Die fünfte Sektion „YouTube und historische Bildung“ präsentiert die Analysen von Anja Neubert und dem Autor_innenteam Bernhard Linke und Marie Föllen. Neubert seziert und vergleicht die Angebote des Kanals „TheSimpleClub“ und „musstewissen Geschichte“ exemplarisch auf das inszenierte Geschichtsverständnis der Produzierenden und stellt eine explorative Studie zur Wahrnehmung von Schüler_innen dieser Angebote vor. Linke und Föllen reflektieren in ihrem Beitrag den Einsatz von Erklärvideos für Studierende der Geschichtswissenschaft. In der finalen Sektion „Diskussion und Ausblick“ formuliert Jens Crueger Überlegungen zum Web 2.0 als Kulturellem Gedächtnis und die Herausgeber schließen mit einem Ausblick ab.

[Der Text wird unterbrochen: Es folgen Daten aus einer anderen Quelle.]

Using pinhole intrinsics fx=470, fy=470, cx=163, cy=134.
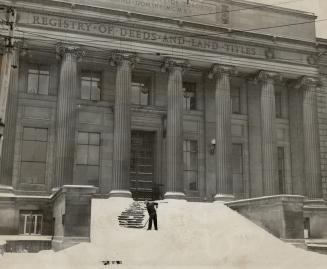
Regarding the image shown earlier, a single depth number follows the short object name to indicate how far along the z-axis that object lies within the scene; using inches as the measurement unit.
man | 763.2
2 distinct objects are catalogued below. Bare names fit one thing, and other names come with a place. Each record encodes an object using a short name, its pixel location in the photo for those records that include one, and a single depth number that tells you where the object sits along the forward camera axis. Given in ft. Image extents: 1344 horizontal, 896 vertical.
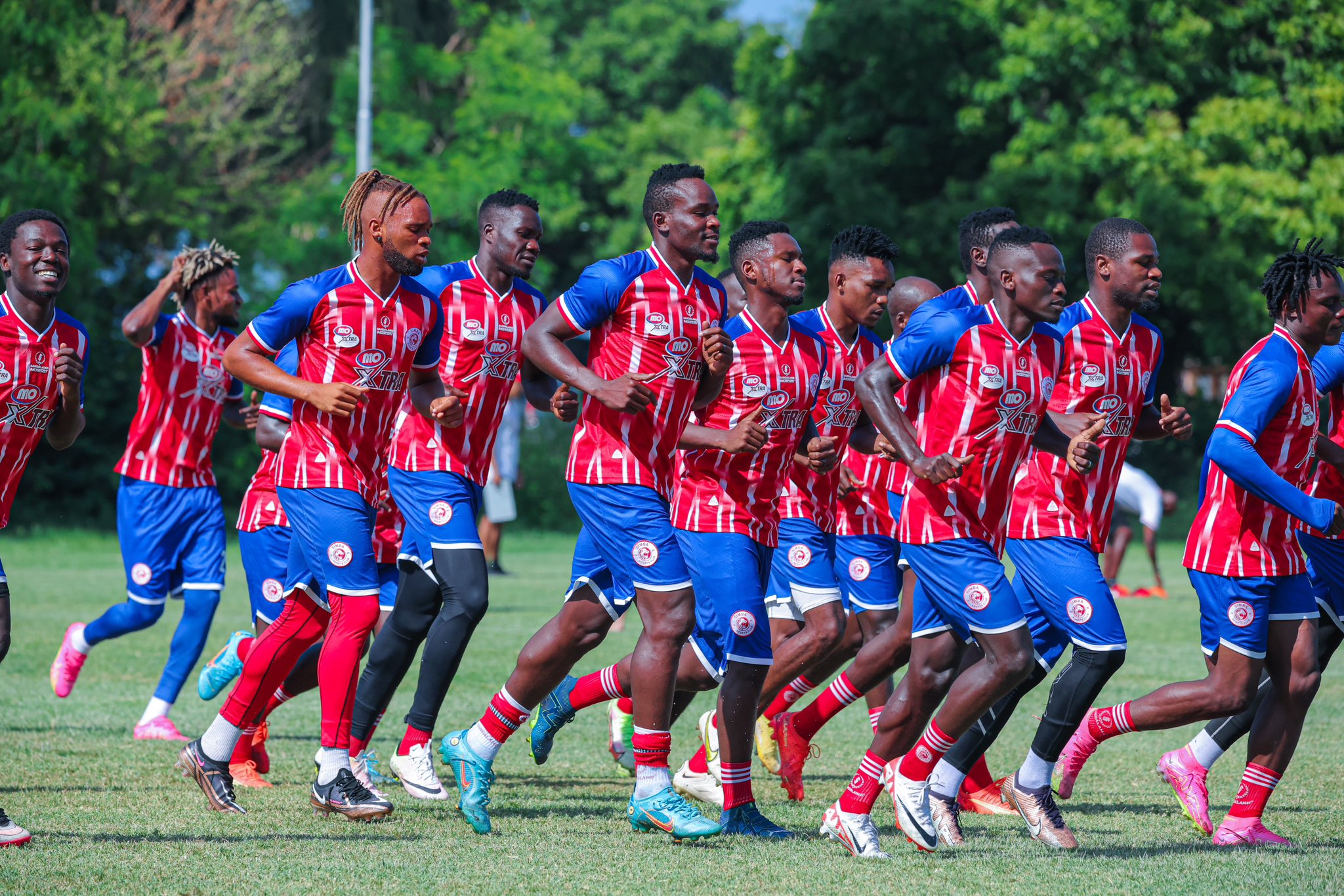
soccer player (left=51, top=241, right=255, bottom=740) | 60.03
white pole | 180.04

Der Band zeigt viele neue und überzeugende Wege auf, sich Geschichte auf YouTube analytisch zu nähern – die in der Gesamtschau sichtbare methodische Vielfalt ist damit eine der großen Stärken des Buches. In den Teilstudien werden zudem die Potenziale, aber auch die Herausforderungen einer partizipativen Geschichtskultur im Web 2.0 erörtert. Die Frage, wie genau eigentlich Geschichte im Format des Erklärvideos „erklärt“ wird, und was diese mediale und soziale Transformation historischer Angebote bedeutet, muss weiter untersucht werden. In diesem Sinne verweisen die Beiträge auch auf Leerstellen. So wird etwa in den Beiträgen ausschließlich von (weißen) Männern produzierte und präsentierte Geschichte vorgestellt – was diese Art der Vergeschlechtlichung von Geschichte aber bedeutet, wird in den einzelnen Beiträgen nicht thematisiert und durch eine teilweise fehlende gendergerechte Sprache im Band noch verstärkt (wohl aber im Ausblick als Leerstelle markiert). Gerade im Hinblick auf den in vielen Beiträgen herausgestellten generellen Trend, positivistische Geschichte auf YouTube zu erzählen, sollte hier weitergedacht werden.